Start of Material for this task

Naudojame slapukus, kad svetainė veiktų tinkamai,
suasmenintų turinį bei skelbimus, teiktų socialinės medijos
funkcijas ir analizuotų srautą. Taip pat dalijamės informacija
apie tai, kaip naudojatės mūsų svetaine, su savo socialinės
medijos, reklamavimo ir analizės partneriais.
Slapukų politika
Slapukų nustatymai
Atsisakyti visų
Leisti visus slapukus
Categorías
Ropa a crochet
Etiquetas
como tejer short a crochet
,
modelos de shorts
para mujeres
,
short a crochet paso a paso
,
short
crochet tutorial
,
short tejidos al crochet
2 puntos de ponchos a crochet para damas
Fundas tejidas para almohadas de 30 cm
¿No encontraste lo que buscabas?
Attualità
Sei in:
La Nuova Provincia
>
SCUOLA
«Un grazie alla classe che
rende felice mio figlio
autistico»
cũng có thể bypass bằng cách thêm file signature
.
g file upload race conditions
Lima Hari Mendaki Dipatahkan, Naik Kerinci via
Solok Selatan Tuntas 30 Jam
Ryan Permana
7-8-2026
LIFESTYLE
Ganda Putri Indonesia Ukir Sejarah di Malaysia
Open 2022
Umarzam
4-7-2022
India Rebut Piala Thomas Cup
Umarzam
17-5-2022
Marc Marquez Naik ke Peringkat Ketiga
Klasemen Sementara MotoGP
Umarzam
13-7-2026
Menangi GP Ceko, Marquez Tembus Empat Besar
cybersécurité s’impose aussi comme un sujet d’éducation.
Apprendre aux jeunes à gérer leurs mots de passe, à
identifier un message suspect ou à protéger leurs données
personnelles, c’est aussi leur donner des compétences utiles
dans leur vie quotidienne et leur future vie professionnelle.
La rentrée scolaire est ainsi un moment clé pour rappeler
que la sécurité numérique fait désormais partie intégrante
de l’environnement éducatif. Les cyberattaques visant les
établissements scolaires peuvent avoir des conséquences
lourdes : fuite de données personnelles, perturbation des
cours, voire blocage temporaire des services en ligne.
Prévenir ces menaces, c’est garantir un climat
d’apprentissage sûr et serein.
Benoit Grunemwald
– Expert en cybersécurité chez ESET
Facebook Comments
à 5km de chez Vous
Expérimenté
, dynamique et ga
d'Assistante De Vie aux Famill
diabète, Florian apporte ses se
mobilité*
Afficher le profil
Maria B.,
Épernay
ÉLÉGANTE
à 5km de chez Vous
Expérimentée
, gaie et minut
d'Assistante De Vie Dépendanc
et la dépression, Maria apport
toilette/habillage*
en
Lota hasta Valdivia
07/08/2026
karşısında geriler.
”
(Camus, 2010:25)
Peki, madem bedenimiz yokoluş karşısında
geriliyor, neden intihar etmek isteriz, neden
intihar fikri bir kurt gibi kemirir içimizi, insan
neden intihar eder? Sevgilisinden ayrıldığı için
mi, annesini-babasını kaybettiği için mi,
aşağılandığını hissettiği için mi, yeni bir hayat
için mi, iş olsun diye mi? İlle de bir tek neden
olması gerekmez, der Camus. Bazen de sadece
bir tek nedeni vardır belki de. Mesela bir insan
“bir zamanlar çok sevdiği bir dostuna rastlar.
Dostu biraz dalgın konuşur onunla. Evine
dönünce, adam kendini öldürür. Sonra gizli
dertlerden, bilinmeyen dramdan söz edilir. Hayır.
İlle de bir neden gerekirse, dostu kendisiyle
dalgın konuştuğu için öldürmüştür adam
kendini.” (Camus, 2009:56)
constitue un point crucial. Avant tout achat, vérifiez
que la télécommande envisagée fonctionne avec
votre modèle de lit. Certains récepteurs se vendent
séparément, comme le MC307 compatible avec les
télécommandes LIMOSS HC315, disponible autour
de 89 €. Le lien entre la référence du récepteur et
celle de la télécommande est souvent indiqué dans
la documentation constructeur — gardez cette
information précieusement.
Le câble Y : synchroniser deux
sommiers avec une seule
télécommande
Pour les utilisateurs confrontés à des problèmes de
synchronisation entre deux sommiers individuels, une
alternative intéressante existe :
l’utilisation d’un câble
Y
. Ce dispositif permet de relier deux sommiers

End of Material for this task

[Exercise directions]
Work through the material above. Then report how many of its lines contain "leurs", and only that.

[Output of the task]
2